Telah mengklaim bahwa kita harus pandai-pandai mengambil kesempatan dan tidak melewatkan sebagai wanita yang dicerai atau suaminya mati dan punya anak banyak menolak nikah lagi dengan alasan pendidikan dan urusasan anak akan tetepi jangan lupa mereka sebenarnya melangar dari amalan – amalan masyarakat dalam menjalankan tugas yang ia lakukan yang mengakibatkan kejelakan -kejelekan yaitu:

1. Sebagian wanita terkadang ditalak pada usia muda atau mati suaminya pada usia ini sedang wanita diberi karunia keinginan seksual untuk berlangsungnya jenis manusia maka dengan kebenaran maka ia menolak nikah pada usia muda terlebih menikah menjaga diri dari perzinaan dan banyak penyakit masyarakat

2. Sebagian wanita berkata, Bila anak-anak telah besar atau mau menikah akan tetapi kami akan lemparkan pertanyaan kepadanya siapa yang menjamin bagimu anak – anakmu tetap bersamamu sampai besar ? Bukankah manusia – manusia sewaktu – waktu bisa mati ? Bisa jadi maut datang padamu dan anak – anakmu dan kamu masih menunda – nunda waktu, disanalah penyesalan tidak bermanfaat.

3. Tidak diketahui lelaki yang bermacam-macam sifatnya cenderung pada wanita-wanita yang masih muda dan itu hak asasi mereka. Sedang secara biologis wanita lebih cepat tua dari pada lelaki disebabkan siklus tubuhnya seperti haid, hamil dan melahirkan. Faktor – faktor alami nikah seharusnya mendorong wanita agar segera kawin sebelum menjadi perawan tua lalu tidak ada lelaki yang tertarik padanya selanjutnya ia akan menyesal dan penyesalan tak bermanfaat.
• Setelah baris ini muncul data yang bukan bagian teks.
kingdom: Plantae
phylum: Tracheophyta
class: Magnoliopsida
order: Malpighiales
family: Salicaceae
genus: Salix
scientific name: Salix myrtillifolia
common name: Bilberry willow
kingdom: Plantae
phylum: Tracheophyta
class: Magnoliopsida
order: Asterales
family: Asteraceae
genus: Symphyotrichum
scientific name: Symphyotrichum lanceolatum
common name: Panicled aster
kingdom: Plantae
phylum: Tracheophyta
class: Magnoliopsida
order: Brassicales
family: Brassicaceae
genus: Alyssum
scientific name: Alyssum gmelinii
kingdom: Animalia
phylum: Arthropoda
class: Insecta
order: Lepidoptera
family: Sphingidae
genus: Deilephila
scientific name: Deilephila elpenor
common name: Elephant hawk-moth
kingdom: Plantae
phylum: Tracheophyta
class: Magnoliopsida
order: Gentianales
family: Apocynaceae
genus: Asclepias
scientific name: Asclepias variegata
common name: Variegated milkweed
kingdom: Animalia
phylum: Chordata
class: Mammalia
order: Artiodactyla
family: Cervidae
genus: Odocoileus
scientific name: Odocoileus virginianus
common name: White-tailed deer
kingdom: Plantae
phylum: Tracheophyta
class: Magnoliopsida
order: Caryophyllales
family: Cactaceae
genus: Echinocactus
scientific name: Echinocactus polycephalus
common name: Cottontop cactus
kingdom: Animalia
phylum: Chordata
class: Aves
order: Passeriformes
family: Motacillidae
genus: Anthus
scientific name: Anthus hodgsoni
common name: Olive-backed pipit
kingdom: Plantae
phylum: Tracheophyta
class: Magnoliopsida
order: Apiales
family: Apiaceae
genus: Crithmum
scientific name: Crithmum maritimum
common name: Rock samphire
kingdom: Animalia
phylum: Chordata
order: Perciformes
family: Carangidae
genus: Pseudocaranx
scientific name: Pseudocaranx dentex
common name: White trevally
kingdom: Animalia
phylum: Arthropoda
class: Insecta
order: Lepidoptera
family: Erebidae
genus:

4. Sebagian wanita menolak menyerahkan anak-anaknya kepada wali –wali yang akan memelihara dan mendidik mereka dengan alasan ke hilangan rasa cinta pada anak dan kedekatan serta kurang perhatian pada mereka. Itu hanya perasaan yang menyebabkan tertundanya menikah dan problem – problem. Maka sebaiknya janda-janda itu menyerahkan anak – anak mereka pada wali – wali mereka sampai mereka menikah lagi setelah anak – anaknya terdidik dengan baik.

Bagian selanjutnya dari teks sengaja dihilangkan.